Report each line of the material that contains the string "typed", copying every such line in full. Treat the match as case-sensitive.

[Collected data entries]
************

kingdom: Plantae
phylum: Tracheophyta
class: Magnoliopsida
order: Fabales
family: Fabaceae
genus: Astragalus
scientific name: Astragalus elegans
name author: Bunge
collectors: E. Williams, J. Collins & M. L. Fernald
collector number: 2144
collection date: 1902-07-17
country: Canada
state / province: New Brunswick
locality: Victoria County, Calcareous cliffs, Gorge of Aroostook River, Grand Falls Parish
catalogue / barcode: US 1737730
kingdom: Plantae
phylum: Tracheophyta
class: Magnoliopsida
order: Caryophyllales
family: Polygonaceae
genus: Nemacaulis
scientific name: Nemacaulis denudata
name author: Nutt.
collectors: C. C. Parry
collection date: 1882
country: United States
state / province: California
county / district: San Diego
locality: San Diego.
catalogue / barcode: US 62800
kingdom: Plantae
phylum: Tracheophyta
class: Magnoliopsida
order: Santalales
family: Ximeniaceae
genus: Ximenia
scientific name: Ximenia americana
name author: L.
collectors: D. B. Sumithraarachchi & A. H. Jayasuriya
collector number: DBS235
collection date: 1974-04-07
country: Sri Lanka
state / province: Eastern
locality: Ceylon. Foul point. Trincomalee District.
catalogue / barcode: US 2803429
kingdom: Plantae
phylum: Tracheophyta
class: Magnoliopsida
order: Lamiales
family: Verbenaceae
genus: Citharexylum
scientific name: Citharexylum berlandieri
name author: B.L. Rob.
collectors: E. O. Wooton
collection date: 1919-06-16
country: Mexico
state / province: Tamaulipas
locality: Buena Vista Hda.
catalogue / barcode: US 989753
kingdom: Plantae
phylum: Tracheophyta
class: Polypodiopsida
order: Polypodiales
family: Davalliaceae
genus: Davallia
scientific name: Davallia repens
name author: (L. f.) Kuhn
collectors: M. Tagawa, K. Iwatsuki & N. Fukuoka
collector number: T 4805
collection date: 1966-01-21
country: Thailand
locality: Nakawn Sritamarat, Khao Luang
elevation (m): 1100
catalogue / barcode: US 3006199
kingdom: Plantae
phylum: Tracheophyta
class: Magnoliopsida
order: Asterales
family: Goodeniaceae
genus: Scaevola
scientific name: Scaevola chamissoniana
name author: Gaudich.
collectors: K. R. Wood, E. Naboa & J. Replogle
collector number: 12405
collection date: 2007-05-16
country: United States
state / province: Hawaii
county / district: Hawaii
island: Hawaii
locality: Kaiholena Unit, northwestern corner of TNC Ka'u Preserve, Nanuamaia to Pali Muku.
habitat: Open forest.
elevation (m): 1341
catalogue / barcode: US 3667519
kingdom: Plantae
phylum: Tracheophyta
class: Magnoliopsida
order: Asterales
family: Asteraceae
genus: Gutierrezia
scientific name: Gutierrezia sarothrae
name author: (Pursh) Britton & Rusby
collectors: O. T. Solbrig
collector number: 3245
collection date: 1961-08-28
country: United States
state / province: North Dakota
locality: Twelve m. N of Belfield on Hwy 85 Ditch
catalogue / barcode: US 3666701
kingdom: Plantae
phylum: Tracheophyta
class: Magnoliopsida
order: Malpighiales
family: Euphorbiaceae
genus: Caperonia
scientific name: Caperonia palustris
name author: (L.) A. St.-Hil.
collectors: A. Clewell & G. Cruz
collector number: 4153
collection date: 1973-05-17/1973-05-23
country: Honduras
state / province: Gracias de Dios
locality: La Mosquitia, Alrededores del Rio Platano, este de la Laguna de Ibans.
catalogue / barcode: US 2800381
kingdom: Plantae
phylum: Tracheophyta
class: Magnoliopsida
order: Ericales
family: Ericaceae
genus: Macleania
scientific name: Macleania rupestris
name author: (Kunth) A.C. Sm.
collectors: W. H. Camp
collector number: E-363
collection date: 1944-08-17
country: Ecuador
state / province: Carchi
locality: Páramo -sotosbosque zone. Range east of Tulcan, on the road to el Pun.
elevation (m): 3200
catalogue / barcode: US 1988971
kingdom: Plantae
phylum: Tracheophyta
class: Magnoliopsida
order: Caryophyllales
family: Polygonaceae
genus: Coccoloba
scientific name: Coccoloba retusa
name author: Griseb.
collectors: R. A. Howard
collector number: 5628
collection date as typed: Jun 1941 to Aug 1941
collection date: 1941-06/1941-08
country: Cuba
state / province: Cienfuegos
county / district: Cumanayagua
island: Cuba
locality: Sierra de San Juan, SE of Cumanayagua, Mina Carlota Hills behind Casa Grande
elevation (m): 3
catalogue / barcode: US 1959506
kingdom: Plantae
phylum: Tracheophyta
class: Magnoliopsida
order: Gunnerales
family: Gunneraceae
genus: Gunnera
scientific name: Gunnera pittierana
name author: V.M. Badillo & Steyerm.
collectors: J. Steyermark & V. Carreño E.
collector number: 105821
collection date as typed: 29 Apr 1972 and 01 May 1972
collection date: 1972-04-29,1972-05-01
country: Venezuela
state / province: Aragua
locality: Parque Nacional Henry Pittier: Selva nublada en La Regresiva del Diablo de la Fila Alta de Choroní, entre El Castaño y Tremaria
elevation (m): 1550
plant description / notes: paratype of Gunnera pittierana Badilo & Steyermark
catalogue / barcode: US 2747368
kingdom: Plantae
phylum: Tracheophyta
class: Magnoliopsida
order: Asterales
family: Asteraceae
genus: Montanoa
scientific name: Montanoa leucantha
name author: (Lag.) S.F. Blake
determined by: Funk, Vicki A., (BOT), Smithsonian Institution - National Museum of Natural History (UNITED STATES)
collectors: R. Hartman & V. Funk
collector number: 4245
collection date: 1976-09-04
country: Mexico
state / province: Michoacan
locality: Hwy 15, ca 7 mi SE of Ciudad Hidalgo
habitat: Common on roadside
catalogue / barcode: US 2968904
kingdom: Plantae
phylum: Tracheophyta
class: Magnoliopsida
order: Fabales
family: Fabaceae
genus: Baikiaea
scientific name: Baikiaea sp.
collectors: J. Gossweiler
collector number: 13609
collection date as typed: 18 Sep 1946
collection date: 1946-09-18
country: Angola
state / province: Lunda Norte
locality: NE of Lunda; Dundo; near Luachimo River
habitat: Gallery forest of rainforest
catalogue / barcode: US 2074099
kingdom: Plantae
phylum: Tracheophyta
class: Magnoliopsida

************

* [ANSWER TO THE EXERCISE]
collection date as typed: Jun 1941 to Aug 1941
collection date as typed: 29 Apr 1972 and 01 May 1972
collection date as typed: 18 Sep 1946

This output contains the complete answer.